Avoiding a Junk Food Diet
Avoiding a Junk Food Diet: Five good-eating habits for the young athlete
by Aaron Paitich
June 6, 2013
Dedication, commitment, preparation: these are all words young athletes hear when it comes to participating in their respective sports. And your child should show the very same commitment when it comes time for them to eat.
An active child is a hungry one. So don’t undermine their efforts by turning into the drive-thru after their game for two bacon double cheeseburgers, chili-cheese fries, and an extra-large soda.
Sure, the life of a young athlete—and their parents—can be hectic. But that doesn’t excuse the adults from providing ample, healthy opportunities to nourish them.
“This is especially true if the parent has kids in multiple sports with different schedules,” says Jennifer McDaniel, registered dietitian and spokesperson for the Academy of Nutrition and Dietetics. “Parents are simply forced to plan ahead if they want to optimize fuel. It usually requires the parent to sit down one day of the week and review schedules to plan for grab-and-go simple meals—and hopefully a couple of family meals as well.”
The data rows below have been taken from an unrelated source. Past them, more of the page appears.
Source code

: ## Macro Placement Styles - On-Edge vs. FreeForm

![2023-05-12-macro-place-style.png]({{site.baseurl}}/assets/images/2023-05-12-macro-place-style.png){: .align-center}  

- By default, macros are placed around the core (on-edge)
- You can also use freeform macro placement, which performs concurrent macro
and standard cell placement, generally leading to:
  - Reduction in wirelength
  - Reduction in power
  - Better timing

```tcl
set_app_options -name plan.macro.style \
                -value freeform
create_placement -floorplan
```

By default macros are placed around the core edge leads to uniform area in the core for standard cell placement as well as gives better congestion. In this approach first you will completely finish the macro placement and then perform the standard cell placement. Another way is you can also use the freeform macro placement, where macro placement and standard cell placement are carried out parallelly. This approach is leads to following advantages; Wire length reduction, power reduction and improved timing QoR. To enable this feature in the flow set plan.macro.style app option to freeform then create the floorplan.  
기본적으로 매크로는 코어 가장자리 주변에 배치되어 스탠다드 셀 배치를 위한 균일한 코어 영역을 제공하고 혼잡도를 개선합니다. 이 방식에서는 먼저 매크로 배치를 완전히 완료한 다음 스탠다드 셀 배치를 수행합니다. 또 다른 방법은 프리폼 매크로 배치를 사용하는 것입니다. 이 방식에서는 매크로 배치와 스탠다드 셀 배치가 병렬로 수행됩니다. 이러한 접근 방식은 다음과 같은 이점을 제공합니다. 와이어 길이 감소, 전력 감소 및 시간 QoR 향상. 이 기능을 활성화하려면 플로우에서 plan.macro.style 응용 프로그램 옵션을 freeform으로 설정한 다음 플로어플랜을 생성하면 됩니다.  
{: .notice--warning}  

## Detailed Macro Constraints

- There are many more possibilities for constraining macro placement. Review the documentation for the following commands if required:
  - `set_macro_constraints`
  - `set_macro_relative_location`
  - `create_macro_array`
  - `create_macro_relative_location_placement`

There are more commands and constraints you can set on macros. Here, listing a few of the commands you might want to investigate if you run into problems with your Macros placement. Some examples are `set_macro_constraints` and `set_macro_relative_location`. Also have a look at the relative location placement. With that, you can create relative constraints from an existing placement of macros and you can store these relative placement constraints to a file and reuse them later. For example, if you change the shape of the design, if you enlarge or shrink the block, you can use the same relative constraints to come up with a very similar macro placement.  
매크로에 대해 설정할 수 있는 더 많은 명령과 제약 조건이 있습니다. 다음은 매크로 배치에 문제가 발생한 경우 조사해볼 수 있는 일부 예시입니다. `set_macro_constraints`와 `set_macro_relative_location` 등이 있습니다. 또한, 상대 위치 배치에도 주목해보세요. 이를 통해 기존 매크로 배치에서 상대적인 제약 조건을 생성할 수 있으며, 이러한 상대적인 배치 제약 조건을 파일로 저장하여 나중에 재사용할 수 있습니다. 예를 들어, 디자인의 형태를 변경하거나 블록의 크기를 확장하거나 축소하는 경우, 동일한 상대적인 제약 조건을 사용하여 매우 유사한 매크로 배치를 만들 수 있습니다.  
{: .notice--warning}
McDaniel, who owns and operates McDaniel Nutrition Therapy in St. Louis, Missouri, shared these five tips for parents and their young athletes to avoid bad habits during their frantic lifestyle. You might be surprised. Furthermore, you might have to start making changes in your own diet if your youngster is ever going to follow suit.
1. Keep healthy foods in plain sight
When hungry athletes barrel through the front door after practice, the first place they head is to the kitchen. Upon opening the pantry or fridge, healthy foods should be staring them in the face. Make healthy foods available to your children. Keep foods such as fruits and vegetables, whole grains, low-fat dairy, nut butters, and trail mix on hand. Walk your hungry athlete through the kitchen each week to show them where they can find those healthy foods.
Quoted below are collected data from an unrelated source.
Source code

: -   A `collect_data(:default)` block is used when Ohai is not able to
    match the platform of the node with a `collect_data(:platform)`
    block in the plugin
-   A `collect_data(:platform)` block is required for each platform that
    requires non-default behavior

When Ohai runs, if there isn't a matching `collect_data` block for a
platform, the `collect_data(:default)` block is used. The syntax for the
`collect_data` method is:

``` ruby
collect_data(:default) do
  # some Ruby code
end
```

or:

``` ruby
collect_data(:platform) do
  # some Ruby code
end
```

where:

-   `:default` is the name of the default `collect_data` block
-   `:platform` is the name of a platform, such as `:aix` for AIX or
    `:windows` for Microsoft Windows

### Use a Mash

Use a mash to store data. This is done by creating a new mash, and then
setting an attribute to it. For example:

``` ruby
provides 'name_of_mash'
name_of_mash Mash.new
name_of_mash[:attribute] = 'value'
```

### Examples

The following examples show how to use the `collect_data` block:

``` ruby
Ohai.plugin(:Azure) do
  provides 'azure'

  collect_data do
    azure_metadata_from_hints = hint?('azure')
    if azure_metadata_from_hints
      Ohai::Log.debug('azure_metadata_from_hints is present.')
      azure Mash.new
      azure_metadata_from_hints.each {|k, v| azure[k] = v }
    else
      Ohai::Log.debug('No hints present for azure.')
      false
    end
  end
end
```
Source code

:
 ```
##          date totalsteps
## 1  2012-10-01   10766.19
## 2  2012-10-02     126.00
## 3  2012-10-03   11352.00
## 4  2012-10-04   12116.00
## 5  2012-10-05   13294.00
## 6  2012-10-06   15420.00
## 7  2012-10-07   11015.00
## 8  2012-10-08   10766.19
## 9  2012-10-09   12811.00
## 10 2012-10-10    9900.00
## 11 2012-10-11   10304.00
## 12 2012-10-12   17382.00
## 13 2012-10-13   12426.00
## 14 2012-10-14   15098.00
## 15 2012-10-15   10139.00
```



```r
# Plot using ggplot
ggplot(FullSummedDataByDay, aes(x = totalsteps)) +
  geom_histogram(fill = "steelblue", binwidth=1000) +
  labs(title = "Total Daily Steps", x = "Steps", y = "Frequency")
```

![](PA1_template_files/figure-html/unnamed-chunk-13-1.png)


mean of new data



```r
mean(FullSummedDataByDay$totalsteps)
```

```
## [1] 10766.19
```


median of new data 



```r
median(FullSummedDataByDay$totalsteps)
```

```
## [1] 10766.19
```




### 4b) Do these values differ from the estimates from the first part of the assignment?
2. Aim for balance, not perfection
Whether we like it or not, we might find ourselves needing to pick up food on the run. Most fast food restaurants offer some healthy selections. Aim for balance, not perfection. If the child really wants French fries, balance out the meal with a grilled chicken sandwich and low-fat milk instead of a bacon cheeseburger and soda.
3. Be the role model
While it might appear that friends or the media have the greatest influence on a child’s food choices, children actually watch what their parents eat more than anyone else. If you want to improve your child’s diet, start by improving yours.
4. Don’t be the food police
Strict food rules or harsh labels such as “junk” or “bad” foods might heighten curiosity and desire to try a so-called “off limits” item. Have a healthy perspective about allowing all foods to fit. Also, avoid using food as a reward or punishment. Children can develop an unhealthy relationship with “treats” or “junk” food when it is only offered after achievement or removal as a consequence.
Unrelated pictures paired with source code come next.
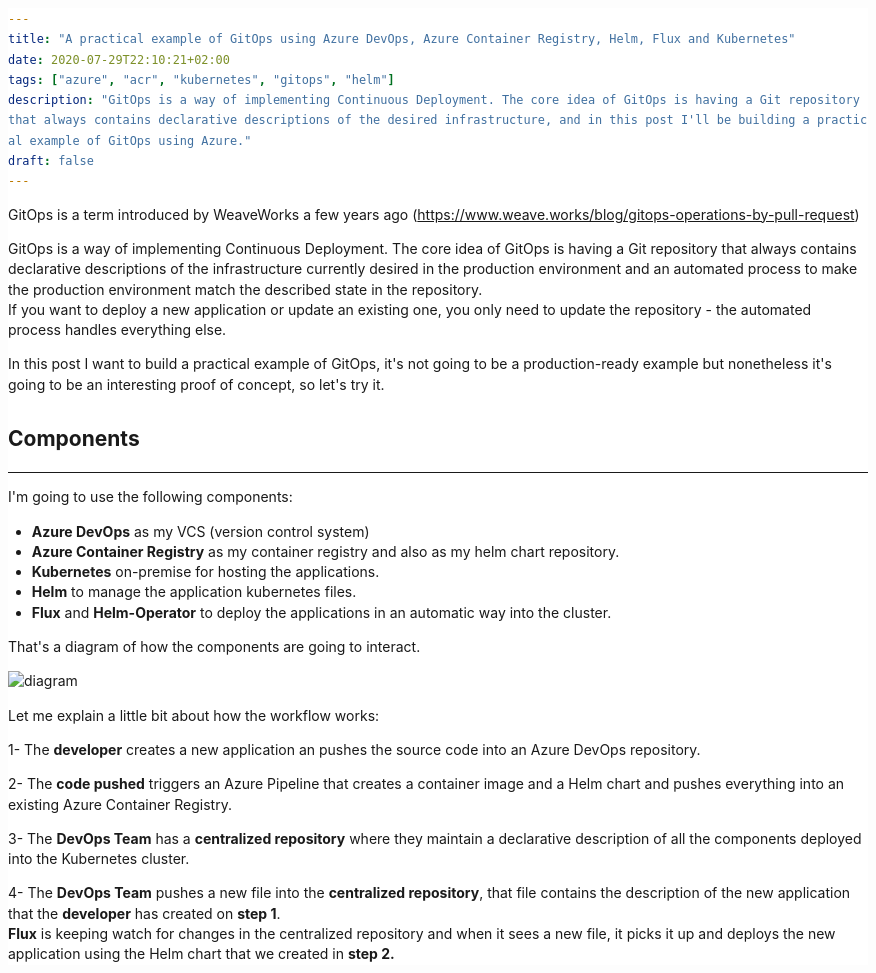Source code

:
 ```yaml
---
title: "A practical example of GitOps using Azure DevOps, Azure Container Registry, Helm, Flux and Kubernetes"
date: 2020-07-29T22:10:21+02:00
tags: ["azure", "acr", "kubernetes", "gitops", "helm"]
description: "GitOps is a way of implementing Continuous Deployment. The core idea of GitOps is having a Git repository that always contains declarative descriptions of the desired infrastructure, and in this post I'll be building a practical example of GitOps using Azure."
draft: false
---
```



GitOps is a term introduced by WeaveWorks a few years ago (https://www.weave.works/blog/gitops-operations-by-pull-request)

GitOps is a way of implementing Continuous Deployment. The core idea of GitOps is having a Git repository that always contains declarative descriptions of the infrastructure currently desired in the production environment and an automated process to make the production environment match the described state in the repository.   
If you want to deploy a new application or update an existing one, you only need to update the repository - the automated process handles everything else.

In this post I want to build a practical example of GitOps, it's not going to be a production-ready example but nonetheless it's going to be an interesting proof of concept, so let's try it.

## Components
---

I'm going to use the following components:

- **Azure DevOps** as my VCS (version control system) 
- **Azure Container Registry** as my container registry and also as my helm chart repository.
- **Kubernetes** on-premise for hosting the applications.
- **Helm** to manage the application kubernetes files.
- **Flux** and **Helm-Operator** to deploy the applications in an automatic way into the cluster.
  
That's a diagram of how the components are going to interact.

![diagram](/img/gitops-ci.png)


Let me explain a little bit about how the workflow works:

1- The **developer** creates a new application an pushes the source code into an Azure DevOps repository. 

2- The **code pushed** triggers an Azure Pipeline that creates a container image and a Helm chart and pushes everything into an existing Azure Container Registry.  

3- The **DevOps Team** has a **centralized repository** where they maintain a declarative description of all the components deployed into the Kubernetes cluster.    

4- The **DevOps Team** pushes a new file into the **centralized repository**, that file contains the description of the new application that the **developer** has created on **step 1**.  
**Flux** is keeping watch for changes in the centralized repository and when it sees a new file, it picks it up and deploys the new application using the Helm chart that we created in **step 2.**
5. Keep their bellies half full
Keep healthy snacks on hand (e.g., trail mix, fruit, and sandwiches) so the child doesn’t go hours without eating. Having healthy foods to offer them on the way to practice or halfway through a game can keep their energy levels high and support performance. As an additional benefit, if another parent brings chips and cookies to practice, at least your child’s half-full belly will keep them from overdoing it.
More and more is demanded of young athletes these days, especially if they are involved in multiples sports and activities. Adhering to these tips will allow your child to reach their full potential in more ways than one.
“A healthy diet is essential for the active child, and the more active a child is, the more nutrients that child needs,” McDaniel adds. “Therefore, a healthy diet will support not only performance on the field, but more importantly, will support the child’s performance in the classroom and in the family.”